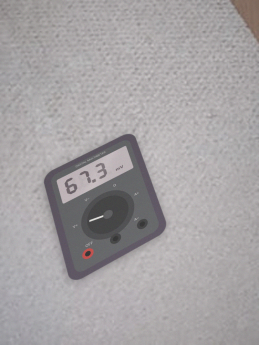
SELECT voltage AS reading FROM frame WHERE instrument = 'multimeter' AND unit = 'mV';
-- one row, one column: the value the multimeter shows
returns 67.3 mV
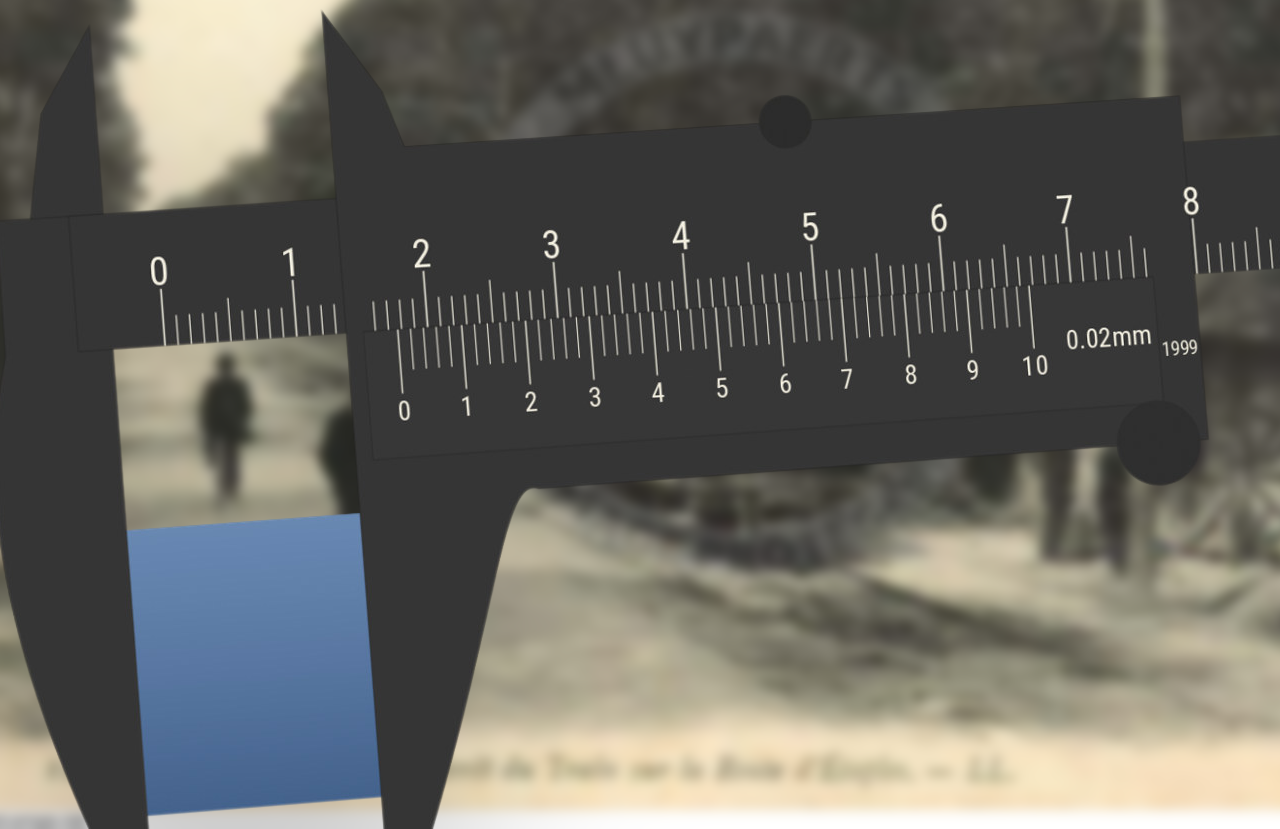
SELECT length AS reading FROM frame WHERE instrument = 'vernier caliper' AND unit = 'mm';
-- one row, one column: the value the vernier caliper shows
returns 17.7 mm
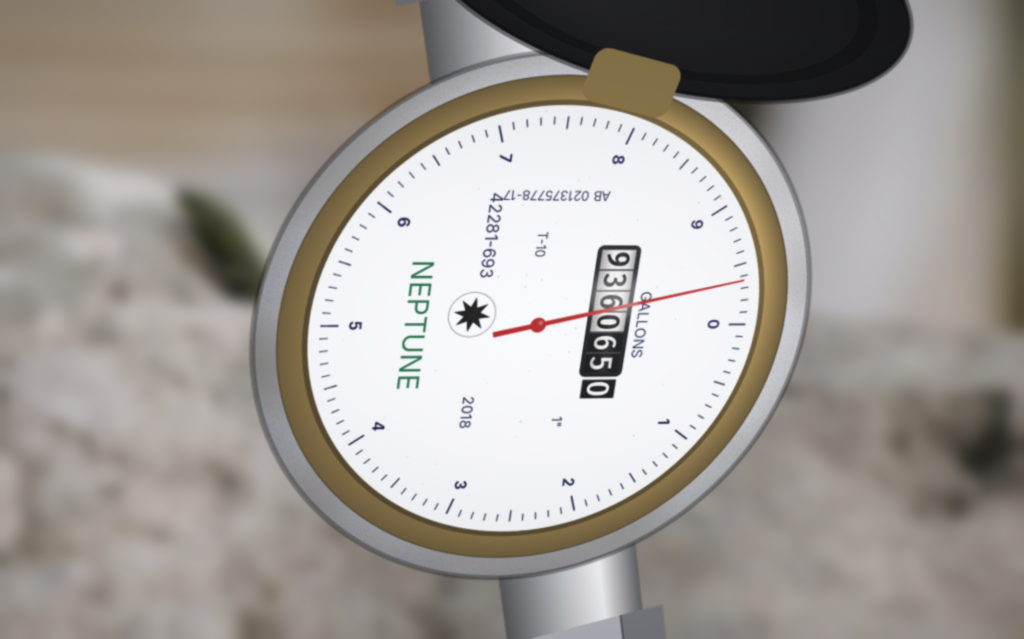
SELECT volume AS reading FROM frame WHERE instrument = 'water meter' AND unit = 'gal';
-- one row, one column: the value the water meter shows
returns 9360649.6 gal
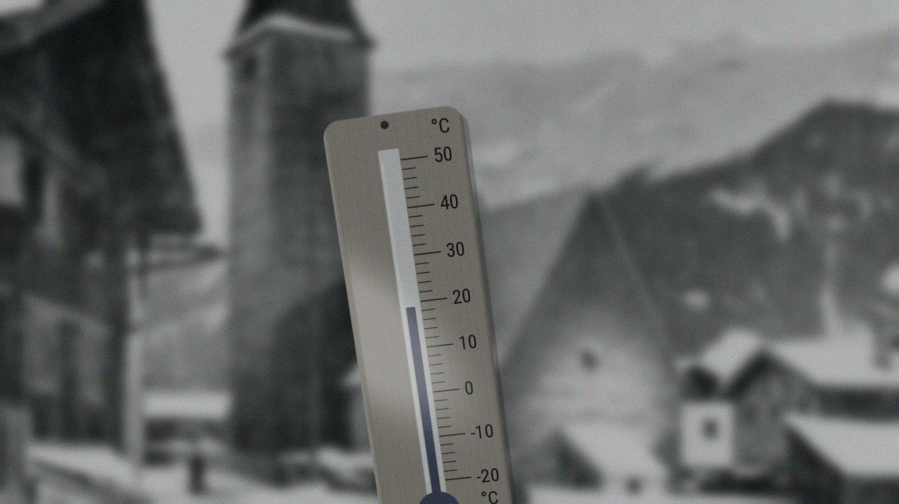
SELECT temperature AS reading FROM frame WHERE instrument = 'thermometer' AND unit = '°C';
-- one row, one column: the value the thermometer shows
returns 19 °C
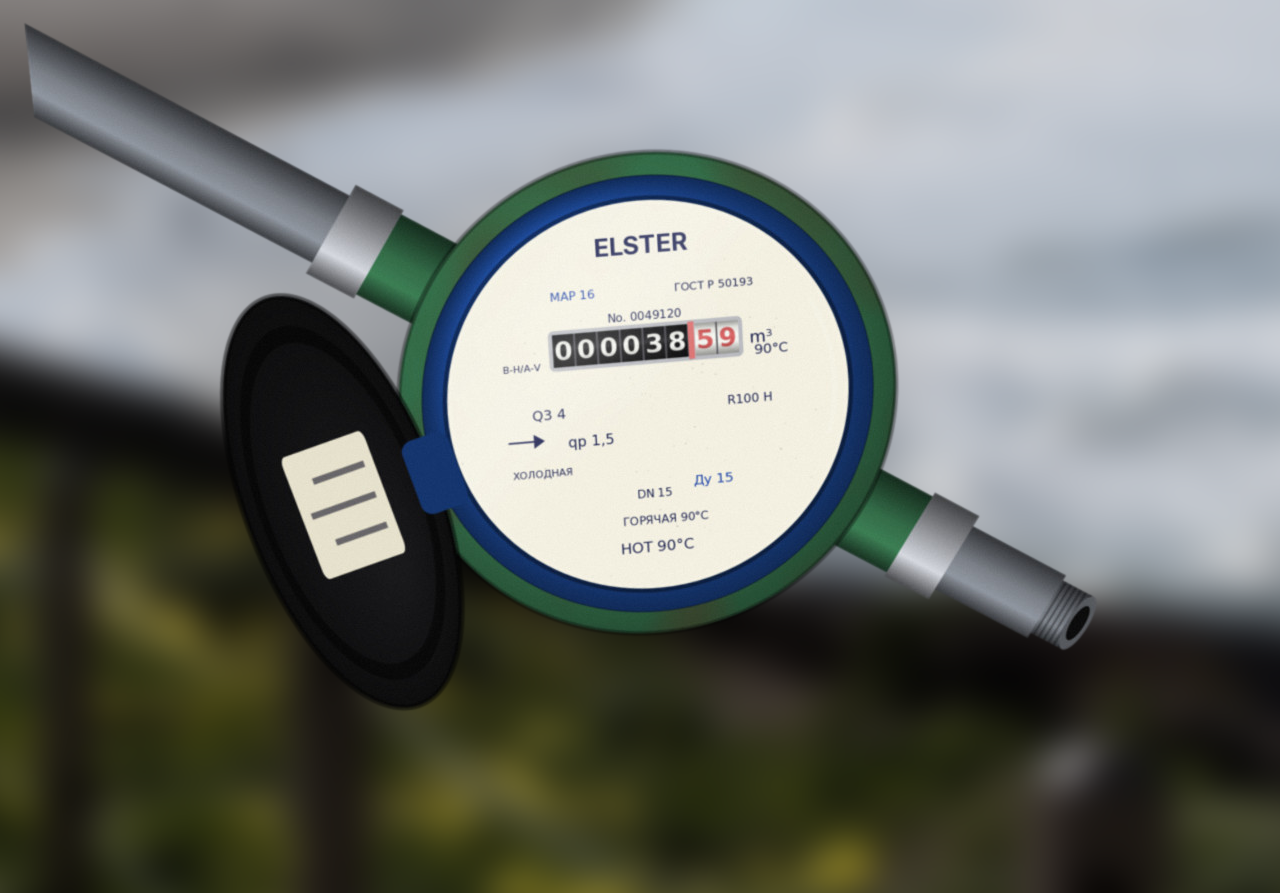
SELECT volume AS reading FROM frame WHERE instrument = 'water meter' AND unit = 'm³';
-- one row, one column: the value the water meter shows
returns 38.59 m³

....

_About this task_
Copy every line above word for word, leaving the pictures out.

_Completed task_
SELECT voltage AS reading FROM frame WHERE instrument = 'multimeter' AND unit = 'mV';
-- one row, one column: the value the multimeter shows
returns 67.3 mV
SELECT length AS reading FROM frame WHERE instrument = 'vernier caliper' AND unit = 'mm';
-- one row, one column: the value the vernier caliper shows
returns 17.7 mm
SELECT volume AS reading FROM frame WHERE instrument = 'water meter' AND unit = 'gal';
-- one row, one column: the value the water meter shows
returns 9360649.6 gal
SELECT temperature AS reading FROM frame WHERE instrument = 'thermometer' AND unit = '°C';
-- one row, one column: the value the thermometer shows
returns 19 °C
SELECT volume AS reading FROM frame WHERE instrument = 'water meter' AND unit = 'm³';
-- one row, one column: the value the water meter shows
returns 38.59 m³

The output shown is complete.